■ **WHAT TO WORK ON**: In the article below on the U.S. national debt, on what date did the debt first reach $20 trillion?

■ **DOCUMENT PASSAGE**:
"""

U.S. National Debt Adds $1 Trillion in 6 Months, Partially Due to Trump Legislation
In just over six months, the U.S. has added a trillion dollars to its national debt. The benchmark was achieved earlier in March, increasing from the $20 trillion mark reached in early September 2017.
According to MarketWatch, the debt is expected to increase after President Donald Trump signed a debt limit suspension in February. The debt limit suspension allows for unlimited borrowing through March 1, 2019.

The national debt first hit the $20 trillion mark on September 8, 2017, according to government records. MarketWatch noted the debt took 20 months to add a trillion dollars to exceed $20 trillion. It tacked on an additional trillion dollars on March 15, hitting $21,031,067,004,766.25.
In November, two months after the national debt surpassed the $20 trillion mark, Trump berated Democrats for discussing the increase.
Funny to hear the Democrats talking about the National Debt when President Obama doubled it in only 8 years!
— Donald J. Trump (@realDonaldTrump) November 30, 2017
The trillion dollar increase over approximately 6 months has happened before. In 2009, a trillion dollars was added to the national debt between mid-March and mid-November. It happened again between June and December 2010.
Analysts predict the U.S. will dive further into debt over the next year. In a report published March 2, the Committee for a Responsible Federal Budget said the national debt "is rising unsustainably." It added that "recent tax and spending legislation have made a bad situation even worse."
The committee predicted that trillion-dollar deficits will return permanently by next year and that the debt will exceed the size of the economy within 10 years. "Under potentially more realistic policy assumptions, the country will be facing a $2.4 trillion deficit and debt of 113 percent of Gross Domestic Product (GDP) by 2028," it said.
The national debt first reached a trillion dollars in October 1981, during President Ronald Reagan's first term. The trillion dollar mark came just months after Reagan signed major tax cuts into law in August of that year.
The 1981 tax cut reduced federal revenue by an average of $118 billion a year—in today's money—during the first four years, according to a U.S. Treasury paper.

"""

■ **DATA SHOWN**:

"""

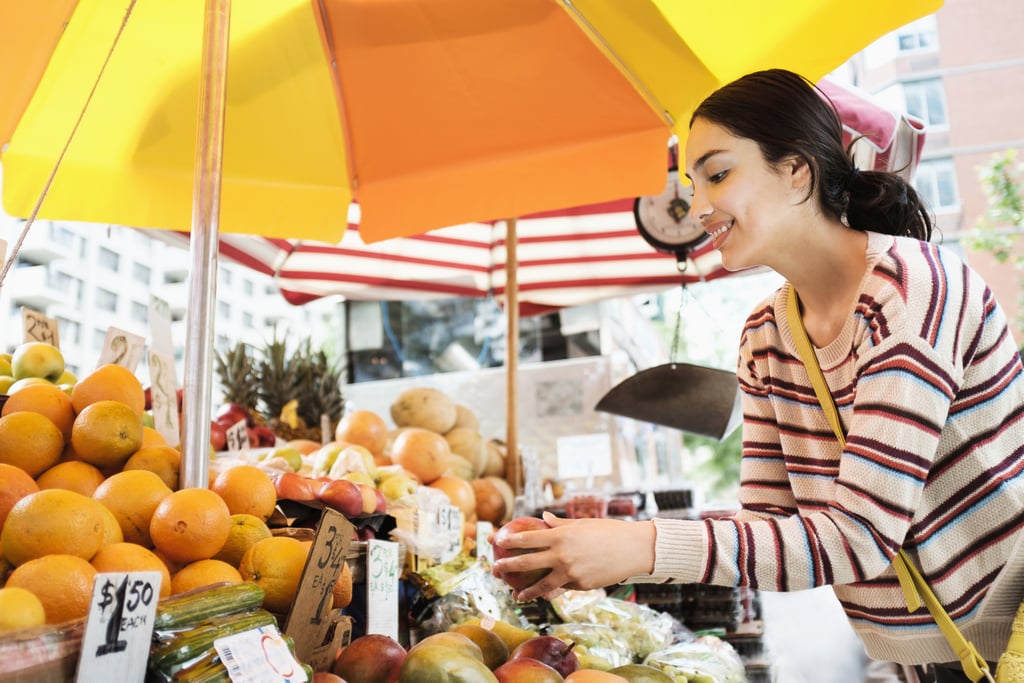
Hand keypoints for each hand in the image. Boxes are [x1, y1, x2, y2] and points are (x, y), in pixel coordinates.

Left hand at [491, 512, 655, 601]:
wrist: (633, 549)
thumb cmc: (607, 531)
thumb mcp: (582, 524)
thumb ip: (558, 524)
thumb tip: (541, 517)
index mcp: (561, 536)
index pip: (528, 538)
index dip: (510, 540)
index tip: (497, 541)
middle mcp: (562, 555)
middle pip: (527, 563)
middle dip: (508, 566)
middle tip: (495, 569)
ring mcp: (571, 573)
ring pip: (542, 586)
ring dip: (526, 592)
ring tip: (516, 595)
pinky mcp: (581, 585)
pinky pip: (562, 588)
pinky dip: (551, 591)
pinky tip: (543, 595)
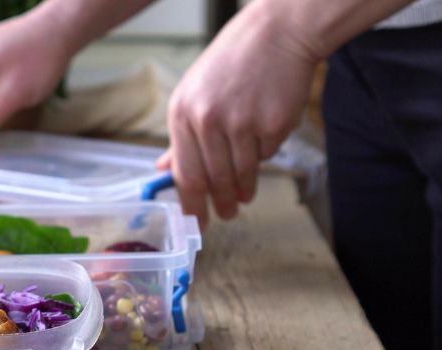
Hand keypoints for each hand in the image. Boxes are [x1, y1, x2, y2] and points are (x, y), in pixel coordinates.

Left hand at [158, 5, 318, 222]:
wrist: (276, 34)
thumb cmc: (232, 63)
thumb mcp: (194, 93)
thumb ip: (182, 136)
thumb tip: (165, 168)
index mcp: (182, 114)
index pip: (185, 174)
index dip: (191, 206)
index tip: (197, 223)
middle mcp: (207, 120)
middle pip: (214, 181)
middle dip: (221, 204)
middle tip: (226, 215)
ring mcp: (241, 123)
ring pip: (243, 173)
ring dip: (245, 188)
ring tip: (246, 193)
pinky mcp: (272, 124)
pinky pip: (267, 155)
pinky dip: (265, 153)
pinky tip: (263, 133)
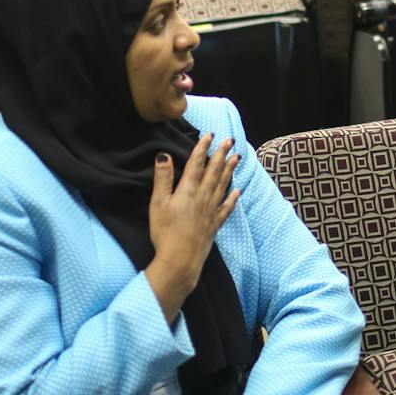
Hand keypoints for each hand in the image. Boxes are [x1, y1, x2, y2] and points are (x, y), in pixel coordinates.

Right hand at [145, 135, 239, 320]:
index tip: (210, 134)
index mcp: (188, 190)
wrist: (180, 260)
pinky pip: (226, 207)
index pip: (197, 164)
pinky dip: (232, 197)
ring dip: (230, 170)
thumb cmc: (165, 232)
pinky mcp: (214, 224)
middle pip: (214, 171)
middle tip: (229, 140)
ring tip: (237, 158)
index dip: (203, 148)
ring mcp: (211, 211)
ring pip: (223, 185)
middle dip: (221, 154)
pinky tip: (237, 190)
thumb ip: (163, 179)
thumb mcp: (158, 204)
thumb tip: (164, 155)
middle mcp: (203, 197)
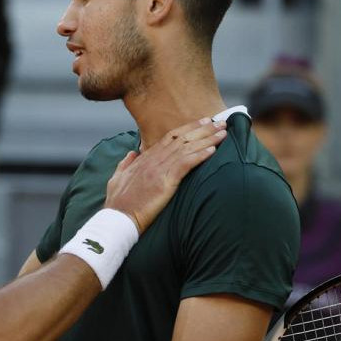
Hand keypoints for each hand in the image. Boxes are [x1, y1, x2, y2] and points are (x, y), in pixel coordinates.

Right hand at [104, 118, 224, 231]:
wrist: (117, 218)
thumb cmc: (117, 203)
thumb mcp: (117, 178)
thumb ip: (125, 164)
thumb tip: (132, 153)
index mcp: (144, 159)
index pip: (169, 137)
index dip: (188, 129)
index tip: (202, 122)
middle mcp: (153, 160)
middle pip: (182, 138)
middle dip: (203, 129)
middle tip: (220, 122)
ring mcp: (158, 170)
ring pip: (187, 148)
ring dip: (207, 139)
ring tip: (223, 133)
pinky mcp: (164, 182)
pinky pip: (186, 164)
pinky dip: (200, 156)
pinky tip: (213, 151)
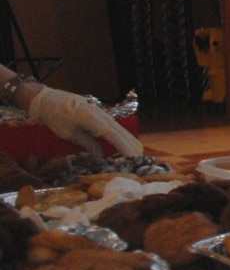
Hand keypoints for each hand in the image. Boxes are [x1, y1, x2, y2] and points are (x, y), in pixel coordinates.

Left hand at [27, 87, 143, 157]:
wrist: (52, 101)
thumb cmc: (57, 118)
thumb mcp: (68, 134)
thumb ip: (86, 144)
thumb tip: (101, 157)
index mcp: (94, 120)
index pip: (116, 137)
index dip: (126, 149)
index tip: (134, 161)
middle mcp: (105, 118)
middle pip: (126, 135)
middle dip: (133, 150)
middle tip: (137, 167)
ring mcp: (107, 117)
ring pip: (125, 133)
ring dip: (131, 146)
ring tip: (135, 161)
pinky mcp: (105, 120)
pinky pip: (120, 132)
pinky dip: (125, 142)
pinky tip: (127, 151)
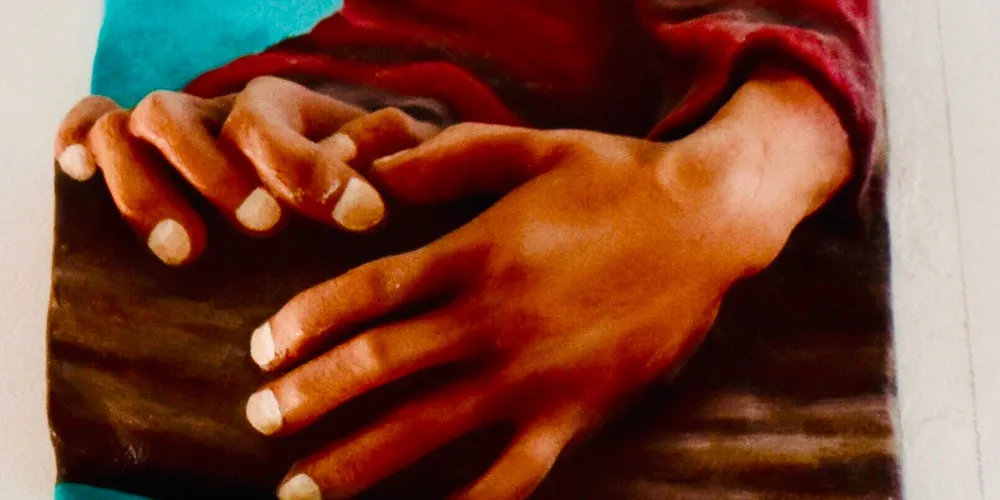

"""

■ **ANSWER SECTION**: September 8, 2017